Comprehensive biomarker testing is essential for guiding cancer care treatment, including colorectal cancer, for example, according to Dr. Suneel Kamath. According to data from the ALASCCA study, which was shared at the 2025 ASCO Gastrointestinal Cancers Symposium, low-dose aspirin after surgery significantly improved recurrence rates in patients with colorectal cancer who had PI3K mutations.

Although this benefit was only observed in patients with this specific genetic alteration, PI3K mutations are relatively common, affecting more than one-third of patients. However, biomarker testing for such mutations is not routinely performed, particularly in earlier-stage cancers, Kamath emphasized.

In an interview with CURE®, Kamath discussed the outcomes of the ALASCCA study for patients with colorectal cancer, as well as highlighted the importance of utilizing targeted therapeutic options for patients with cancer and the need for next-generation sequencing and testing.

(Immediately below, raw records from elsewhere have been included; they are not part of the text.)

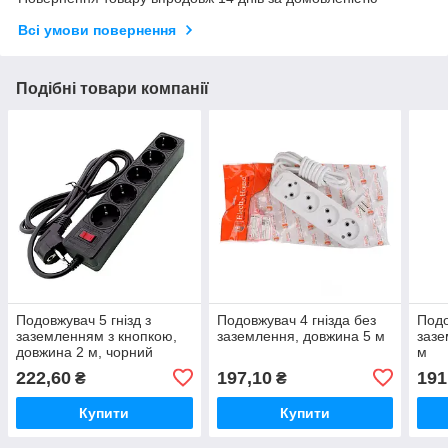
Всі умови повернення
Подібні товари компанії
Подовжувач 5 гнізд з
Подовжувач 4 гнізда без
Подо
заземленням з кнопкою,
заземлення, довжина 5 м
зазе
довжина 2 м, чорний
м
222,60
197,10
191
₴
₴
Купити
Купити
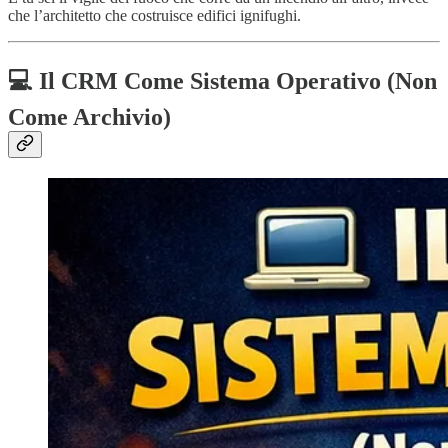
che l’architetto che costruisce edifici ignifughi.
💻 Il CRM Come Sistema Operativo (Non
Come Archivio)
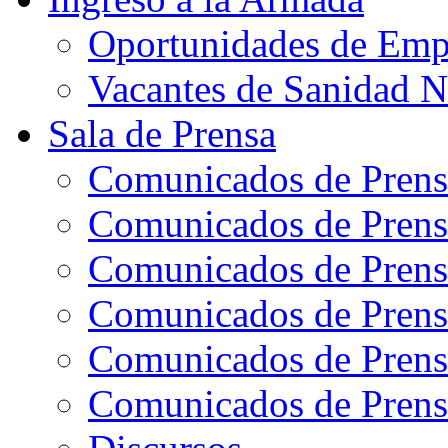
Oportunidades de Emp
Vacantes de Sanidad N
Sala de Prensa
Comunicados de Prens
Comunicados de Prens
Comunicados de Prens
Comunicados de Prens
Comunicados de Prens
Comunicados de Prens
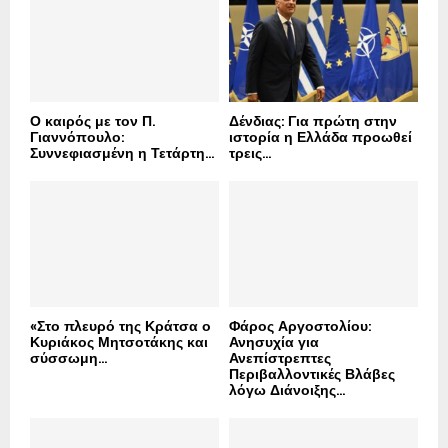
:
C
H
Ο καιρός με τον Π.
Δένδιας: Για πρώτη στην
Γιαννόπουλο:
ιστορία η Ελλάδα προωθεί
Συννεφιασμένη η Τετάρτη...
τρεις...
«Στο πλευρό της Κράτσα ο
Φάρος Αργοστολίου:
Κυριάκος Μητσοτάκης και
Ανησυχία για
σύσσωμη...
Ανεπίστρεπτες
Περιβαλλοντικές Βλάβες
λόγω Διάνοιξης...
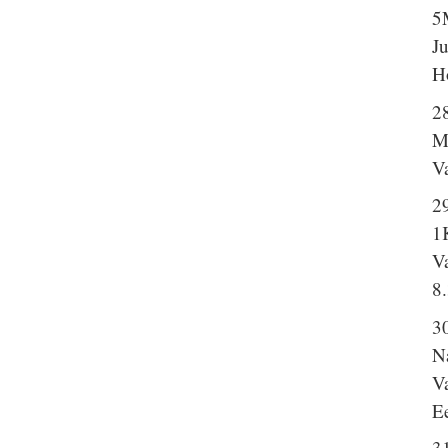
5
J
H
2
M
Va
2
1
Va
8
30
N
Va
Ee
3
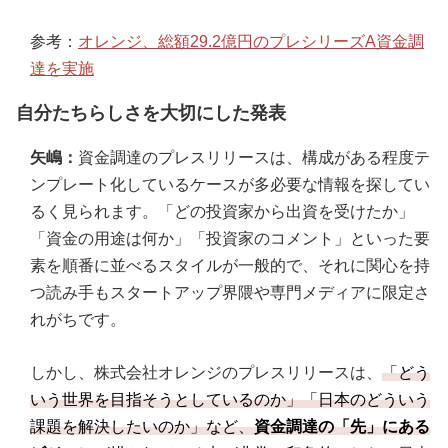
参考：
オレンジ、総額29.2億円のプレシリーズA資金調
達を実施
自分たちらしさを大切にした発表
矢嶋：
資金調達のプレスリリースは、構成がある程度テ
ンプレート化しているケースが多必要な情報を探してい
るく見られます。「どの投資家から出資を受けたか」
「資金の用途は何か」「投資家のコメント」といった要
素を順番に並べるスタイルが一般的で、それに関心を持
つ読み手もスタートアップ界隈や専門メディアに限定さ
れがちです。
しかし、株式会社オレンジのプレスリリースは、
「どう
いう世界を目指そうとしているのか」「日本のどういう
課題を解決したいのか」など、
資金調達の「先」にある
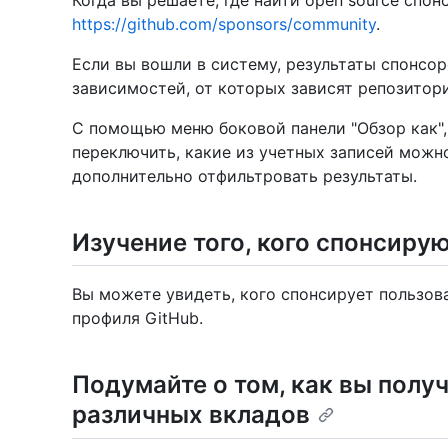
Когда вы решаете, где найти open source спон
https://github.com/sponsors/community
.
Если вы вошли в систему, результаты спонсо
зависимостей, от которых зависят репозитор
С помощью меню боковой панели "Обзор как",
переключить, какие из учетных записей можн
дополнительно отфильтровать результаты.
Изучение того, кого спонсиру
Вы можете увидеть, кого спонсирует пользова
профиля GitHub.
Подумайте о том, как вы полу
различных вкладов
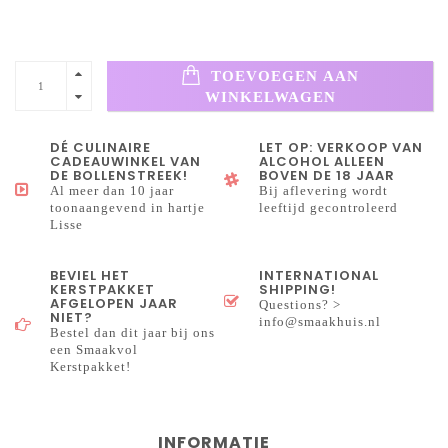
TOEVOEGEN AAN
WINKELWAGEN
DÉ CULINAIRE
LET OP: VERKOOP VAN
CADEAUWINKEL VAN
ALCOHOL ALLEEN
DE BOLLENSTREEK!
BOVEN DE 18 JAAR
Al meer dan 10 jaar
Bij aflevering wordt
toonaangevend in hartje
leeftijd gecontroleerd
Lisse
BEVIEL HET
INTERNATIONAL
KERSTPAKKET
SHIPPING!
AFGELOPEN JAAR
Questions? >
NIET?
info@smaakhuis.nl
Bestel dan dit jaar bij ons
een Smaakvol
Kerstpakket!
INFORMATIE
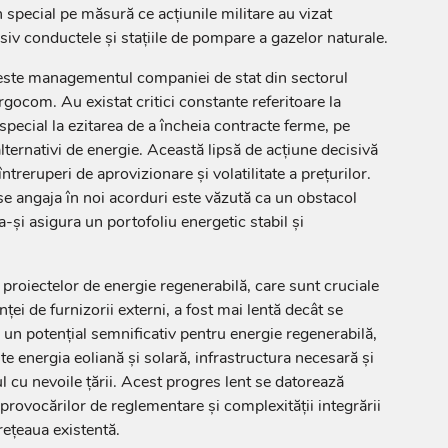
în special pe măsură ce acțiunile militare au vizat
lusiv conductele și stațiile de pompare a gazelor naturale.
 este managementul companiei de stat din sectorul
gocom. Au existat critici constante referitoare la
pecial la ezitarea de a încheia contracte ferme, pe
lternativi de energie. Această lipsă de acțiune decisivă
treruperi de aprovizionare și volatilitate a prețurilor.
se angaja în noi acorduri este văzută ca un obstacol
 a-și asigura un portofoliu energetic stabil și
roiectelor de energie regenerabilă, care sunt cruciale
i de furnizorii externi, a fost mai lentă decât se
 un potențial semnificativ pentru energie regenerabilă,
ște energia eoliană și solară, infrastructura necesară și
ul cu nevoile țării. Acest progres lent se datorează
, provocărilor de reglementare și complexității integrării
rețeaua existentă.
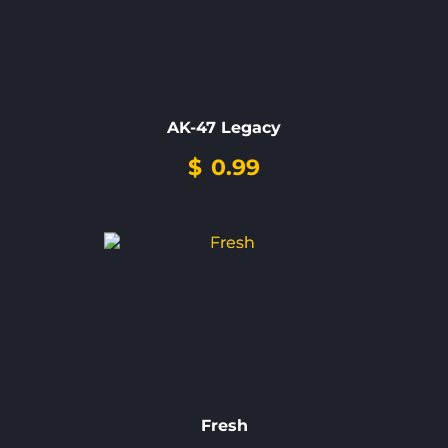
AK-47 Legacy
$
0.99
Fresh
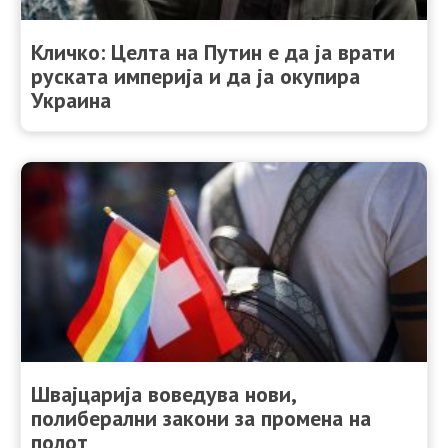
Кличко: Целта на Путин е да ја врати
руската империја и да ја окупира
Украина
Швајцарија воведува нови,
полиберални закони за промена на
полот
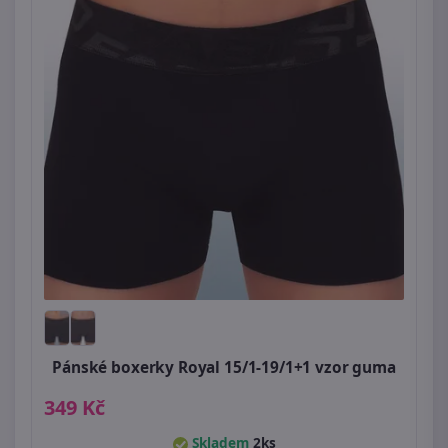
Pánské boxerky Royal 15/1-19/1+1 vzor guma
349 Kč
Skladem
2ks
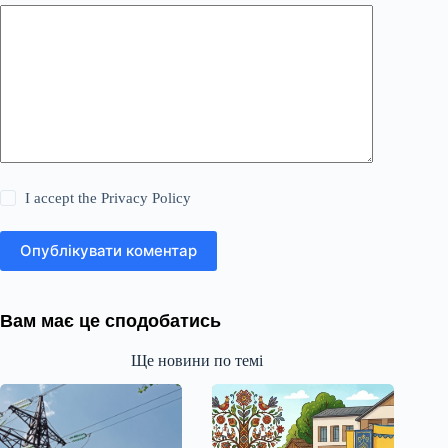
I accept the
Privacy Policy
Опублікувати коментар
Вам має це сподобатись
Ще новини по темі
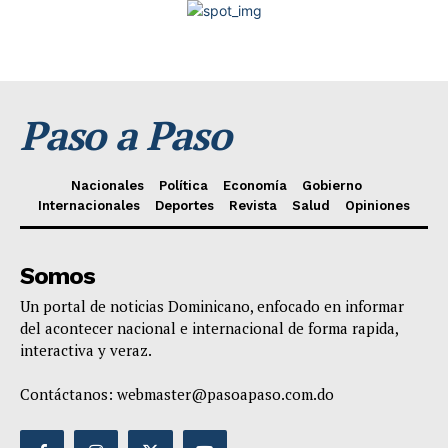
Paso a Paso
Nacionales
Política
Economía
Gobierno
Internacionales
Deportes
Revista
Salud
Opiniones
Somos
Un portal de noticias Dominicano, enfocado en informar
del acontecer nacional e internacional de forma rapida,
interactiva y veraz.
Contáctanos:
webmaster@pasoapaso.com.do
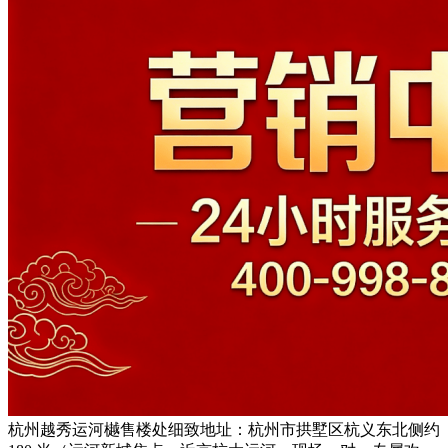
杭州越秀运河樾售楼处细致地址：杭州市拱墅区杭义东北侧约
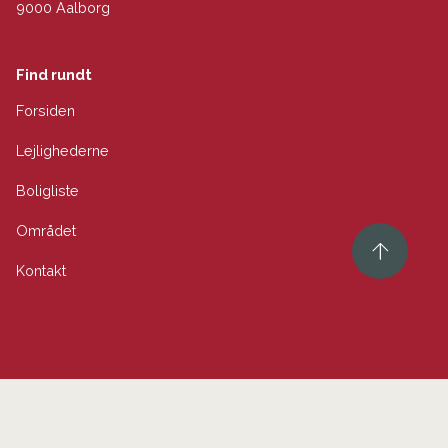
9000 Aalborg
Find rundt
Forsiden
Lejlighederne
Boligliste
Området
Kontakt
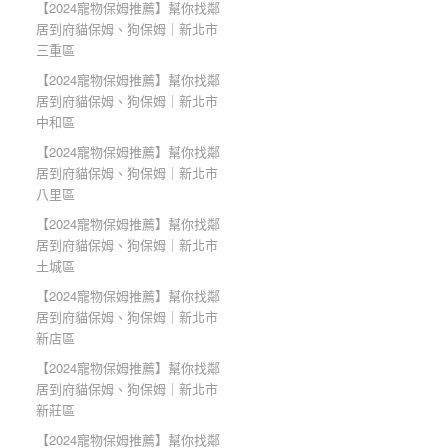
【2024寵物保姆推薦】幫你找鄰
居到府貓保姆、狗保姆｜新北市
三重區
【2024寵物保姆推薦】幫你找鄰
居到府貓保姆、狗保姆｜新北市
中和區
【2024寵物保姆推薦】幫你找鄰
居到府貓保姆、狗保姆｜新北市
八里區
【2024寵物保姆推薦】幫你找鄰
居到府貓保姆、狗保姆｜新北市
土城區
【2024寵物保姆推薦】幫你找鄰
居到府貓保姆、狗保姆｜新北市
新店區
【2024寵物保姆推薦】幫你找鄰
居到府貓保姆、狗保姆｜新北市
新莊區
【2024寵物保姆推薦】幫你找鄰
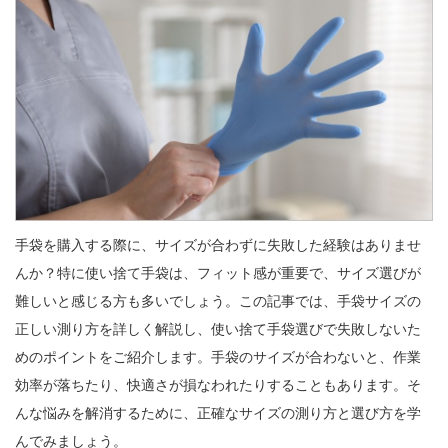
手袋を購入する際に、サイズが合わずに失敗した経験はありませ
んか？特に使い捨て手袋は、フィット感が重要で、サイズ選びが
難しいと感じる方も多いでしょう。この記事では、手袋サイズの
正しい測り方を詳しく解説し、使い捨て手袋選びで失敗しないた
めのポイントをご紹介します。手袋のサイズが合わないと、作業
効率が落ちたり、快適さが損なわれたりすることもあります。そ
んな悩みを解消するために、正確なサイズの測り方と選び方を学
んでみましょう。
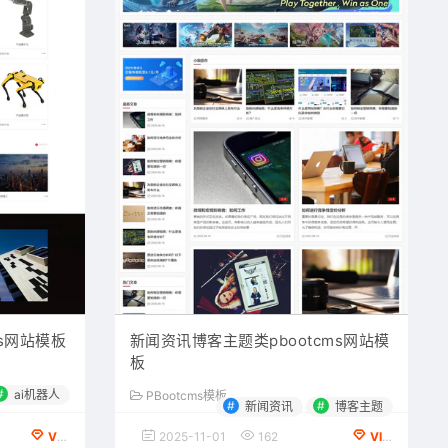
ms网站模板
新闻资讯博客主题类pbootcms网站模
板
#
ai机器人
PBootcms模板
#
#
新闻资讯
博客主题
VIP会员专享
2025-11-01
162
VIP会员专享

Kamath is an assistant professor of medicine at the Cleveland Clinic Lerner College of Medicine of Case Western Reserve University, in Ohio.

Transcript:

The big thing is to make sure that you get testing done. The ALASCCA study, in particular, is very interesting because it was taking a relatively low dose of aspirin after surgery for patients with colon cancer, and it showed a very significant improvement in recurrence rate. The recurrence rate was almost 12% better — which is a substantial number for — but it was only for people who had a particular genetic mutation, these PI3K mutations. However, it's not a rare target; more than a third of people have it.

The reason I bring this one up, in particular, is that for people with earlier stages of cancer — the study was mostly for stage two and three cancers — we don't usually do this type of biomarker testing. There are a couple more limited ones that are done, like MSI, but this particular protein or marker would not have been looked for [in] most people. This speaks to the fact that we need to be doing biomarker testing and genomic sequencing, which is often called next generation sequencing. We need to be doing this for patients at all stages of cancer, as it can [change treatment] outcomes. This was a very benign treatment, with again, low-dose aspirin. The benefit was bigger than we [have seen] with chemo. The usual chemotherapies we give in the setting work less well than just aspirin did, according to the study.

Across the board, we should be doing more biomarker and next-generation sequencing testing for people. For the most part, if a target is found, most oncologists will know what to do about it, and how to treat it. It can become easy ... to give the things that are not targeted and don't need a specific test to identify. Sometimes, we can forget that those tests were not done, so the most important thing making sure the testing is done. If we find those targets, we'll know what to do about it.

Transcript has been edited for clarity and conciseness.